*ABOUT THIS EXERCISE*. Whenever a line in the entries includes the word "pixels", copy that line out.

[Document structure recognition data]
......

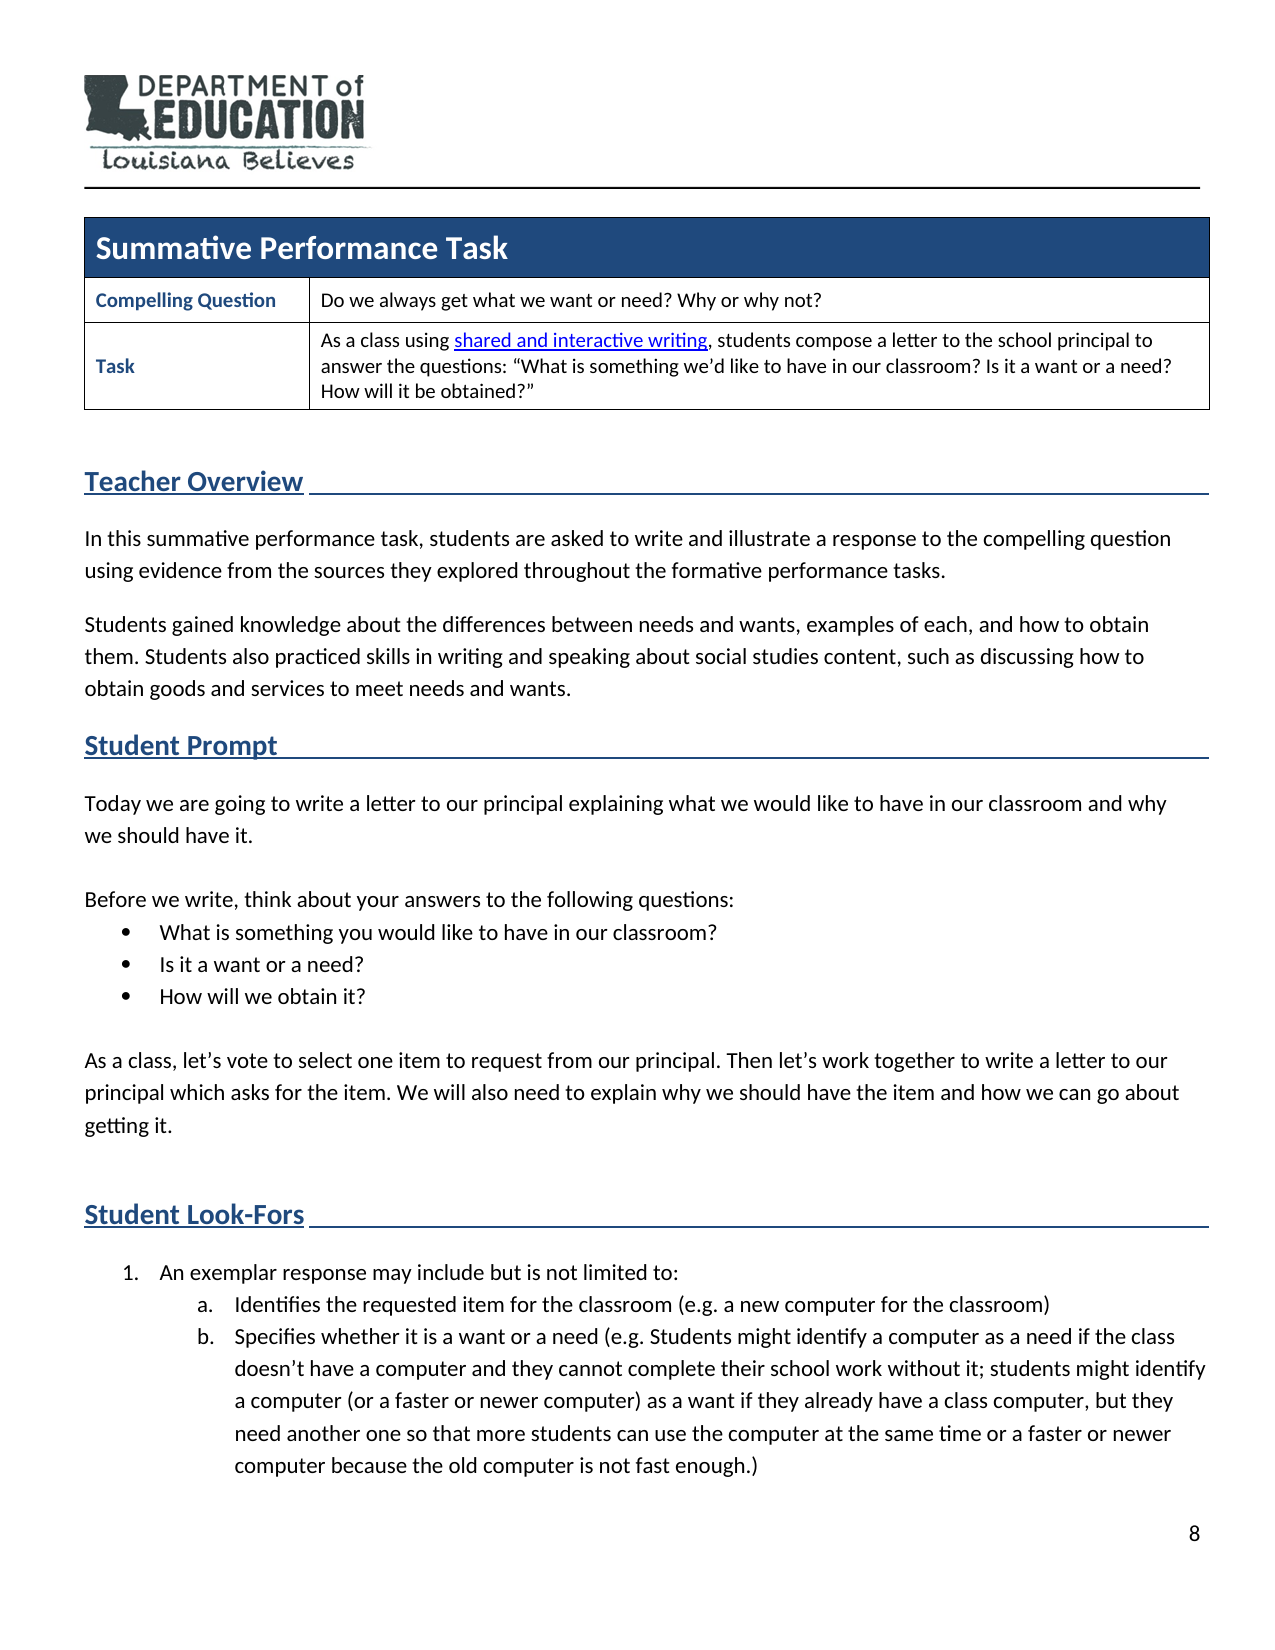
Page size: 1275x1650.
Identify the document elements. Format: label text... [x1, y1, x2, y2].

text Today we are going to write a letter to our principal explaining what we would like to have in our classroom and why we should have it. [84, 789, 1200, 849]
text Students gained knowledge about the differences between needs and wants, examples of each, and how to obtain them. Students also practiced skills in writing and speaking about social studies content, such as discussing how to obtain goods and services to meet needs and wants. [84, 610, 1200, 702]
text Before we write, think about your answers to the following questions: [84, 885, 1200, 913]
text Student Look-Fors [84, 1196, 1209, 1232]
table_cell As a class using shared and interactive writing, students compose a letter to the school principal to answer the questions: “What is something we’d like to have in our classroom? Is it a want or a need? How will it be obtained?” [310, 323, 1209, 409]
list Is it a want or a need? [122, 950, 1200, 978]
table_cell Task [85, 323, 309, 409]
text In this summative performance task, students are asked to write and illustrate a response to the compelling question using evidence from the sources they explored throughout the formative performance tasks. [84, 524, 1200, 585]
text Student Prompt [84, 727, 1209, 757]
table_cell Do we always get what we want or need? Why or why not? [310, 278, 1209, 322]
list Identifies the requested item for the classroom (e.g. a new computer for the classroom) [197, 1290, 1209, 1318]
text As a class, let’s vote to select one item to request from our principal. Then let’s work together to write a letter to our principal which asks for the item. We will also need to explain why we should have the item and how we can go about getting it. [84, 1046, 1200, 1139]
table_cell Compelling Question [85, 278, 309, 322]
list How will we obtain it? [122, 982, 1200, 1010]
list What is something you would like to have in our classroom? [122, 918, 1200, 946]
text Student Prompt [84, 759, 1209, 763]
table_header Summative Performance Task [85, 218, 1209, 277]
text Teacher Overview [84, 463, 1209, 498]
list Specifies whether it is a want or a need (e.g. Students might identify a computer as a need if the class doesn’t have a computer and they cannot complete their school work without it; students might identify a computer (or a faster or newer computer) as a want if they already have a class computer, but they need another one so that more students can use the computer at the same time or a faster or newer computer because the old computer is not fast enough.) [197, 1322, 1209, 1479]
list An exemplar response may include but is not limited to: [122, 1258, 1209, 1286]
picture [84, 75, 1200, 189]
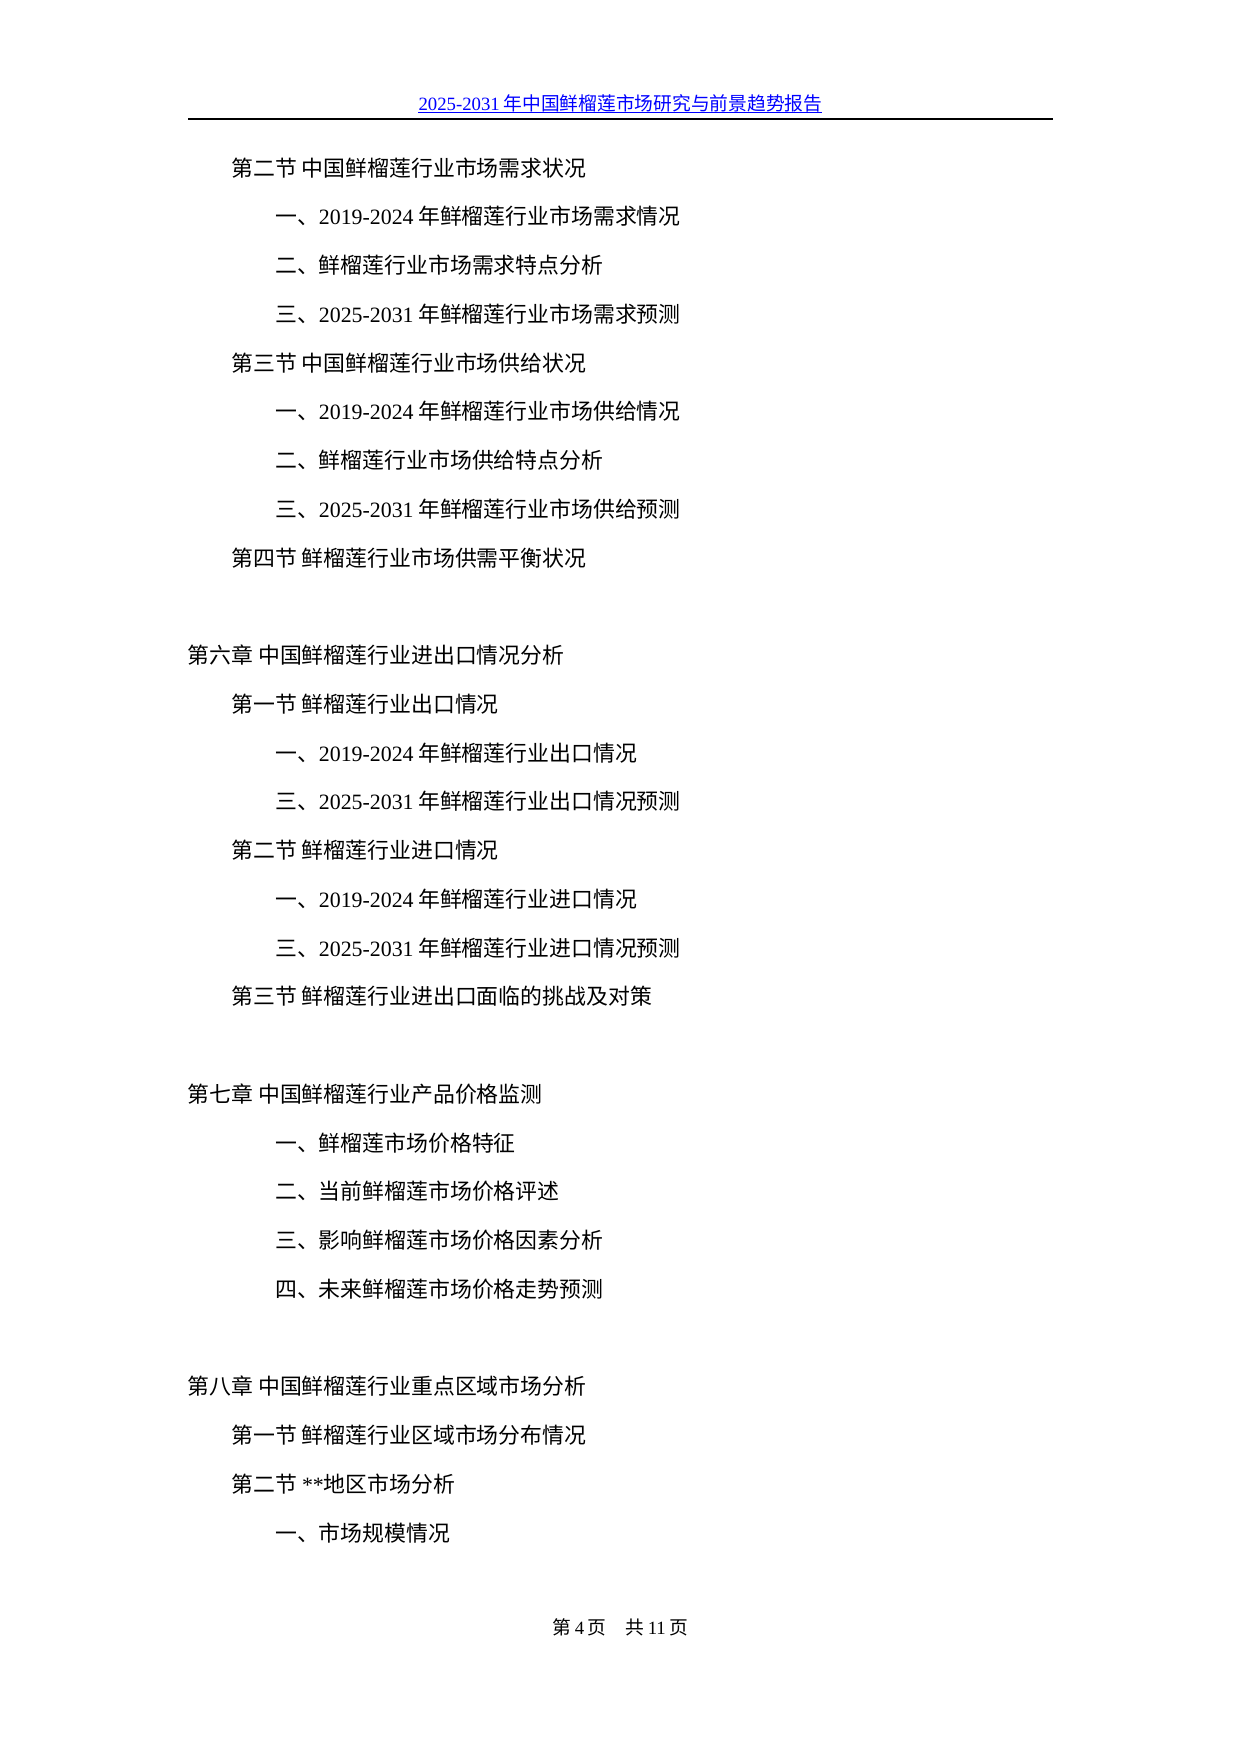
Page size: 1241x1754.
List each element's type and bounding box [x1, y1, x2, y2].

text [187, 150, 1053, 1548]
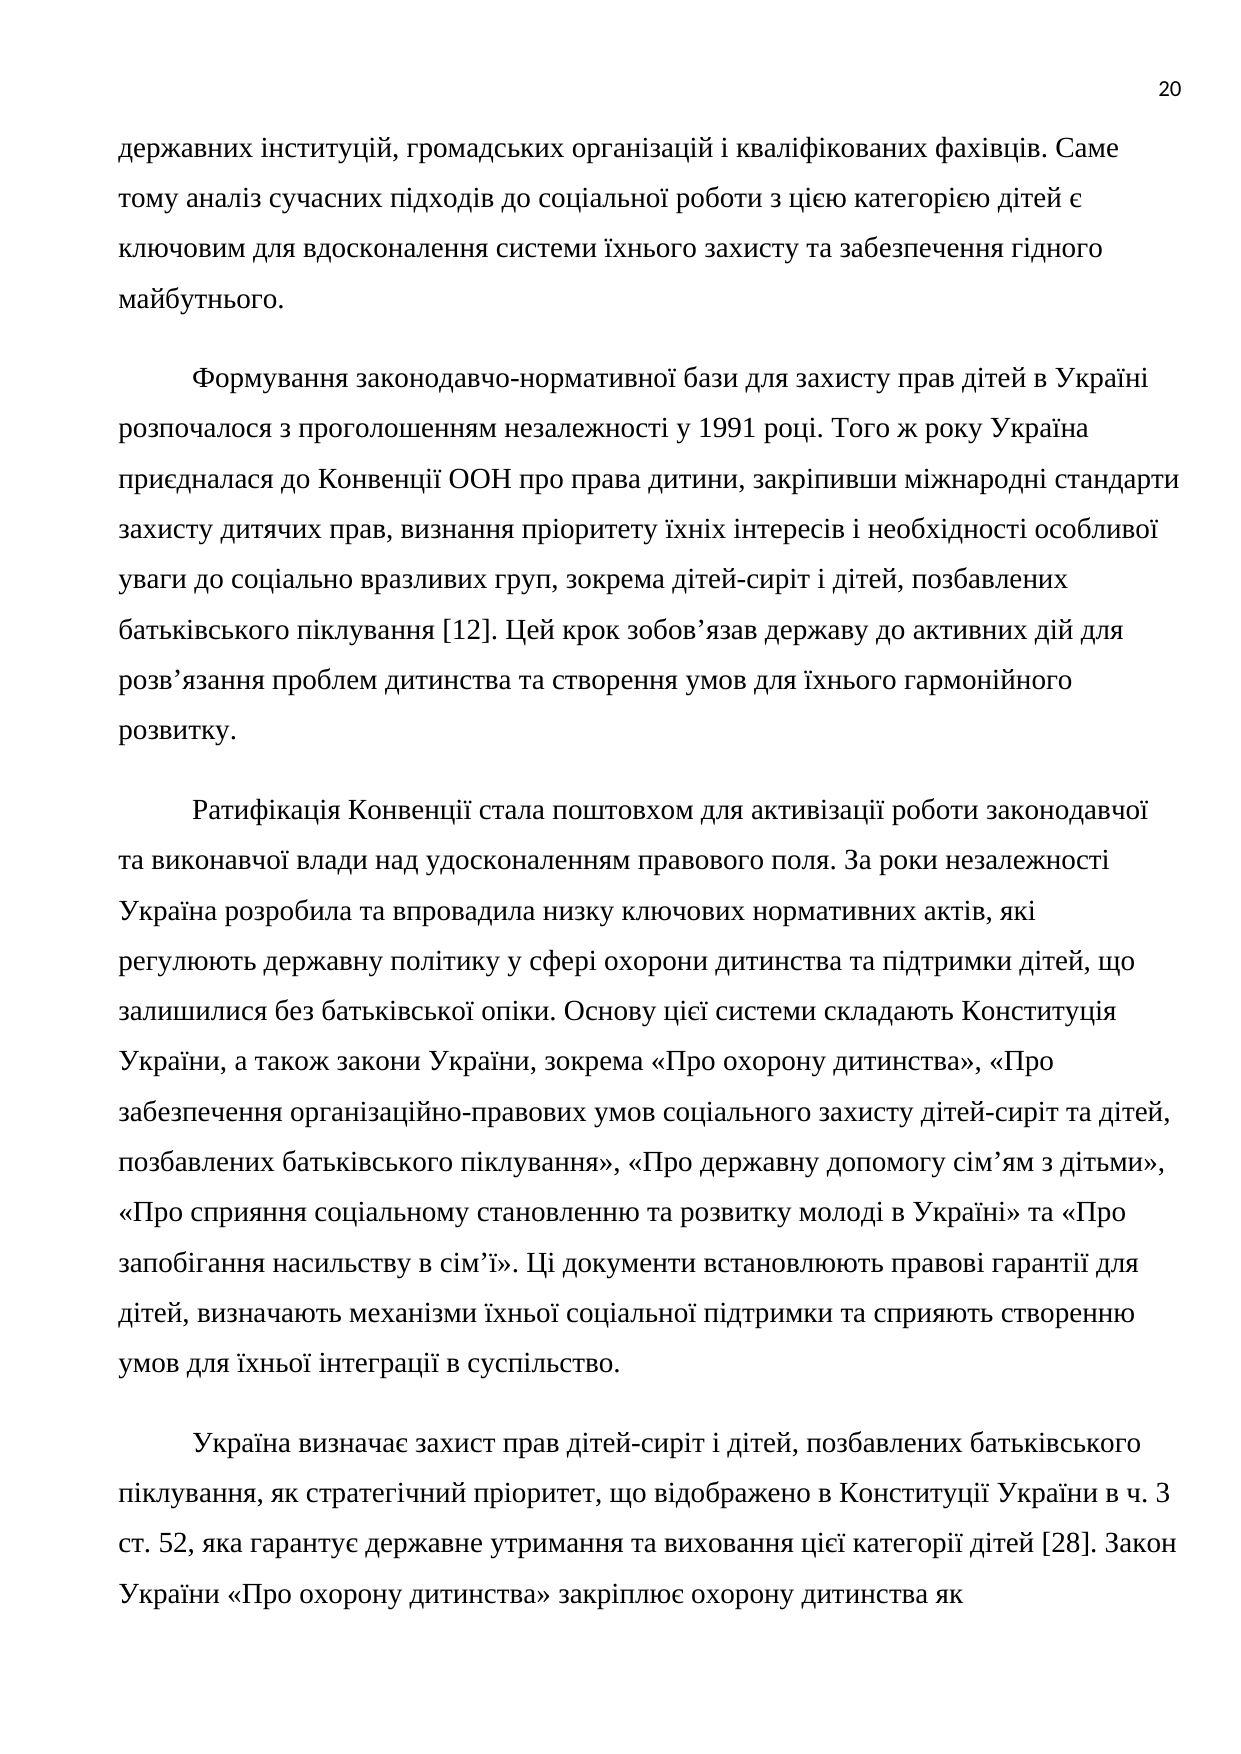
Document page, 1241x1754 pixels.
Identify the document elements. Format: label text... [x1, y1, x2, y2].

text Формування законодавчо-нормативної бази для захисту прав дітей в Україні розпочалося з проголошенням незалежності у 1991 році. Того ж року Україна приєдналася до Конвенції ООН про права дитини, закріпивши міжнародні стандарти захисту дитячих прав, визнання пріоритету їхніх інтересів і необхідності особливої уваги до соціально вразливих груп, зокрема дітей-сиріт і дітей, позбавлених батьківського піклування [12]. Цей крок зобов’язав державу до активних дій для розв’язання проблем дитинства та створення умов для їхнього гармонійного розвитку. [118, 360, 1181, 746]
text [118, 130, 1181, 314]
text Ратифікація Конвенції стала поштовхом для активізації роботи законодавчої та виконавчої влади над удосконаленням правового поля. За роки незалежності Україна розробила та впровадила низку ключових нормативних актів, які регулюють державну політику у сфері охорони дитинства та підтримки дітей, що залишилися без батьківської опіки. Основу цієї системи складають Конституція України, а також закони України, зокрема «Про охорону дитинства», «Про забезпечення організаційно-правових умов соціального захисту дітей-сиріт та дітей, позбавлених батьківського піклування», «Про державну допомогу сім’ям з дітьми», «Про сприяння соціальному становленню та розвитку молоді в Україні» та «Про запобігання насильству в сім’ї». Ці документи встановлюють правові гарантії для дітей, визначають механізми їхньої соціальної підтримки та сприяють створенню умов для їхньої інтеграції в суспільство. [118, 792, 1181, 1379]
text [118, 1425, 1181, 1609]
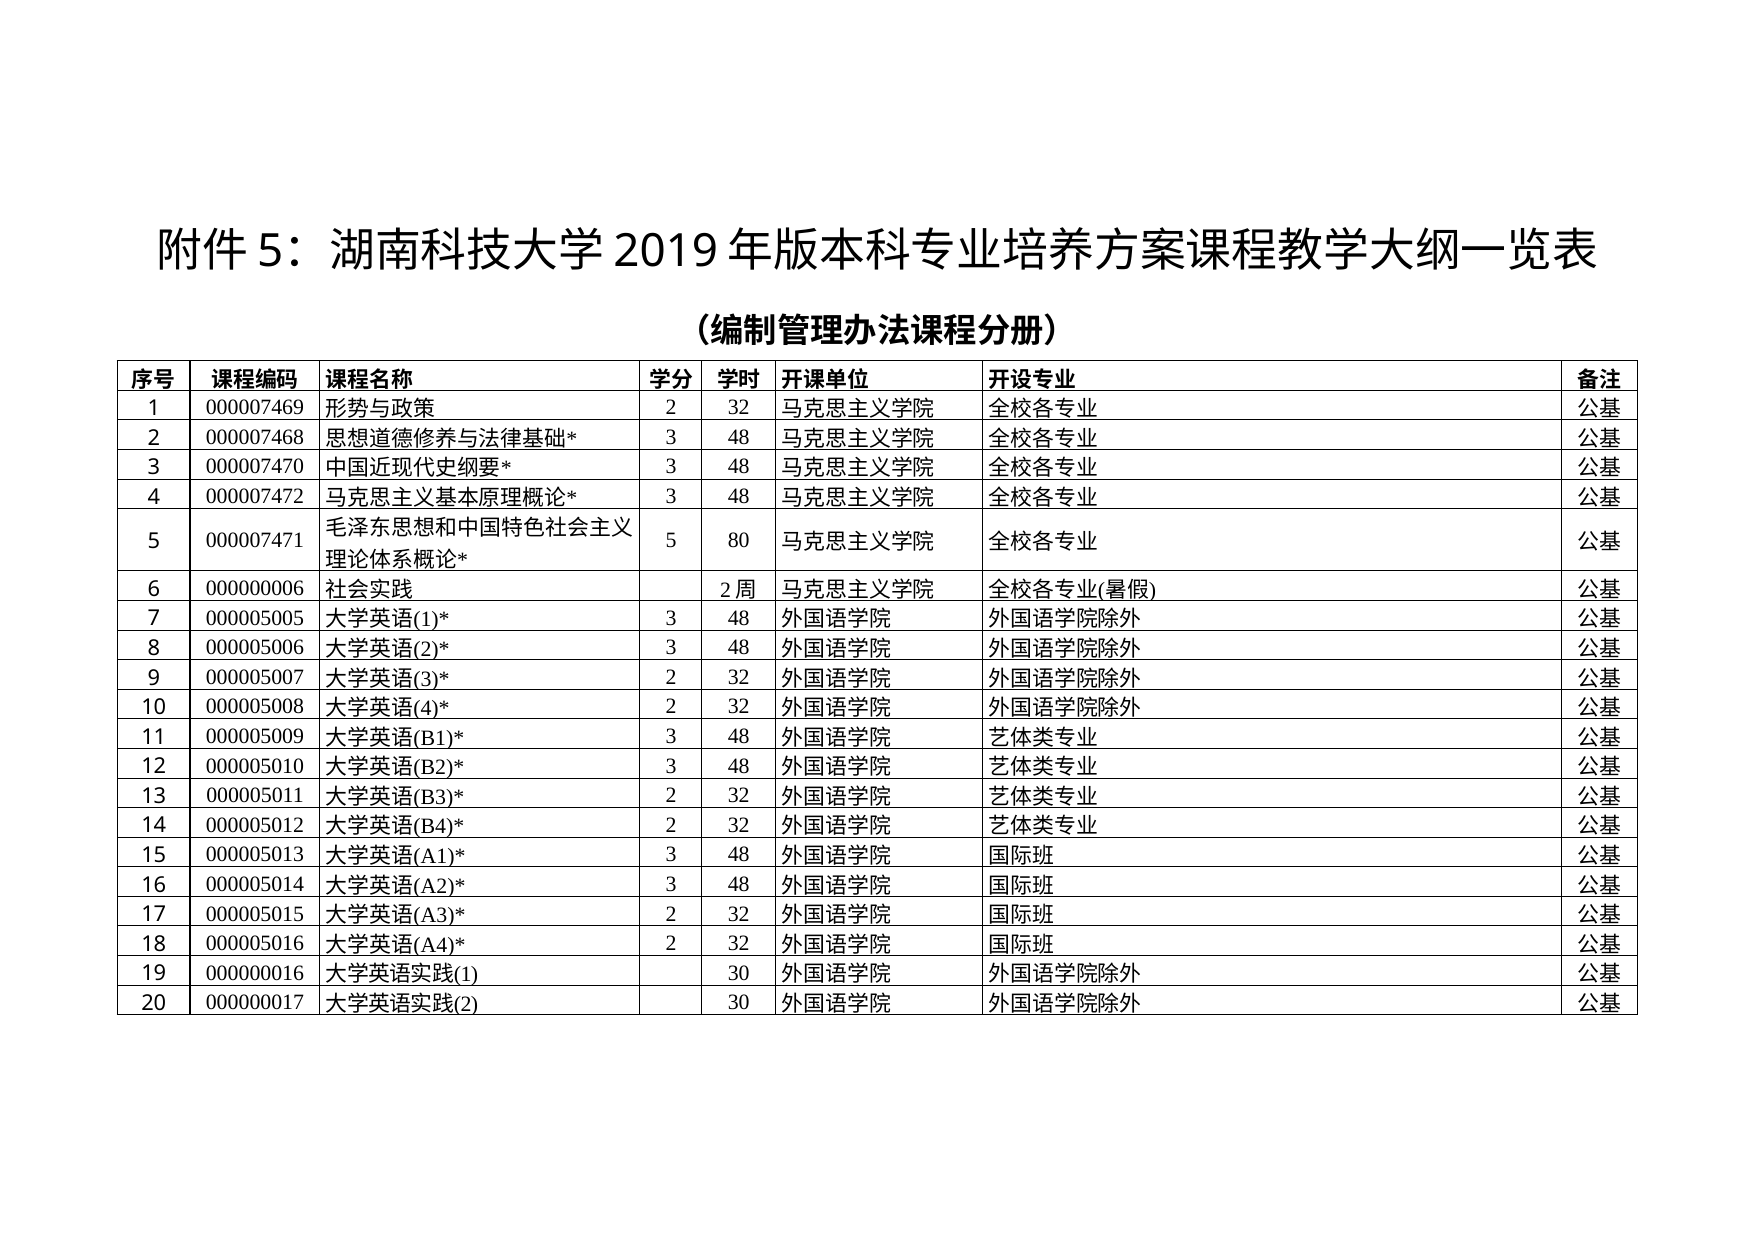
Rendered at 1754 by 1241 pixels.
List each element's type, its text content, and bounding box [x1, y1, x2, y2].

......

*YOUR SOLUTION*.
Document page, 1241x1754 pixels.
Rendered at 1754 by 1241 pixels.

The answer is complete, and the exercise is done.